In his 2001 Apostolic Letter Novo Millenio Ineunte, John Paul II expressed the ethos of the New Evangelisation at its beginning. He called Christians to fall in love with Christ again and to put out into the deep, courageously taking the Gospel into the heart of contemporary culture. "We must rekindle in ourselves”, he said, “the impetus of the beginnings and allow ourselves to be filled with the ardour of the apostolic preaching which followed Pentecost." (NMI, 40)
John Paul II spoke many times with great optimism about our era. In his 1990 Encyclical about the mission of the Church, he said, "If we look at today's world, we are struck by many negative factors that can lead to pessimism. But this feeling is unjustified: ... God is preparing a great springtime for Christianity, and we can already see its signs." (Redemptoris Missio, 86)
“The present generation of Christians is called and sent now to accomplish a new evangelization among the peoples of Oceania, a fresh proclamation of the enduring truth evoked by the symbol of the Southern Cross. This call to mission poses great challenges, but it also opens new horizons, full of hope and even a sense of adventure.” (Ecclesia in Oceania, 13)
"Church in Europe, the new evangelisation is the task set before you!" (JPII, Ecclesia in Europa, 45)
John Paul II named Our Lady as the "Star of the New Evangelisation", pointing to her "as the radiant dawn and the sure guide for our steps" (Novo Millennio Ineunte, 58).
In his Jubilee 2000 address to Catechists in Rome, the then Cardinal Ratzinger spoke of evangelisation as teaching "the art of living." The New Evangelisation, he said, starts with the sign of the mustard seed; it does not mean great numbers but rather, "new evangelisation must surrender to the mystery of the grain of mustard seed and not be so pretentious as to believe to immediately produce a large tree. The method of the new evangelization”, he said, “consists in making the voice of the Lord accessible and comprehensible. Jesus had to acquire the disciples from God. The same is always true. We ourselves cannot gather men. We must acquire them by God for God."
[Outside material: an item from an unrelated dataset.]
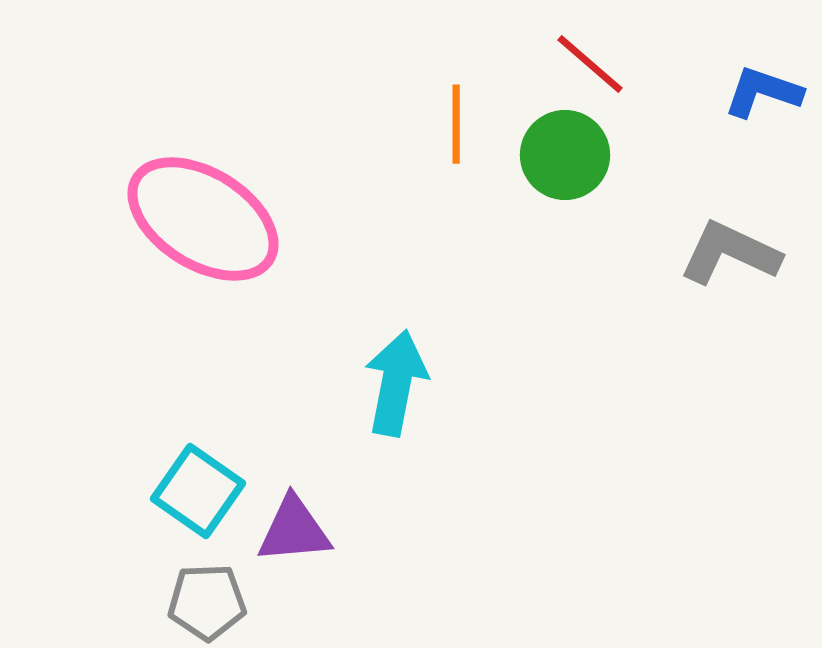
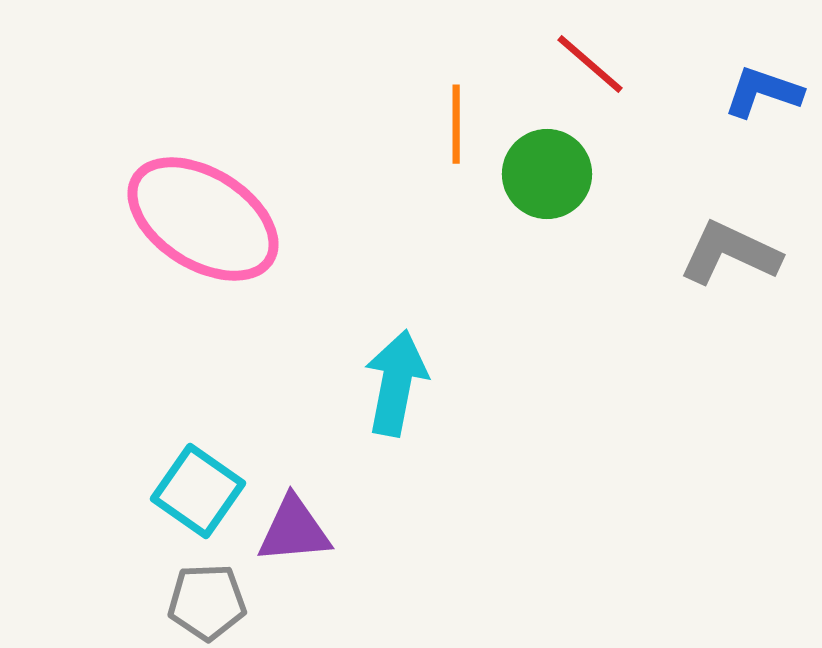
green circle: moved 18 px left, 19 px down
Bendict XVI wishing to help the Church to embrace the New Evangelisation has created a new Pontifical Council for promoting the New Evangelisation. In doing this he said that, “without doubt a mending of the Christian fabric of society is urgently needed in all parts of the world. But for this to come about what is needed is to first remake the Christian fabric of the ecclesial community itself present in these countries and nations.” (Ubicumque et Semper) The Holy Father is teaching us that evangelization flows out of the very being of Christians; that if we are truly living the Redemption, then the New Evangelisation will arise organically from within the Church.
The New Evangelisation then, has been set in motion by the Holy Spirit who is guiding the Church to respond to the need of the world today, by bringing the Gospel and culture together, so that people can be transformed by Christ. Today’s era is similar to that of the Early Church; we are living in a newly pagan culture, in which the Church is being called to proclaim and witness to the truth and the power of Christ. New Evangelisation involves the whole content of faith right from the start, witnessing to Christ and the Redemption and inviting others to live the new life of grace in the universal communion of the Church.
As in the Apostolic era, so today, we do not know what the Church will look like in the future; what we can see is what the Church looks like today at the start of this era of the New Evangelisation, and we can offer ourselves humbly to God, that He might find us full of faith-filled hope in the mission of His Son, Jesus Christ.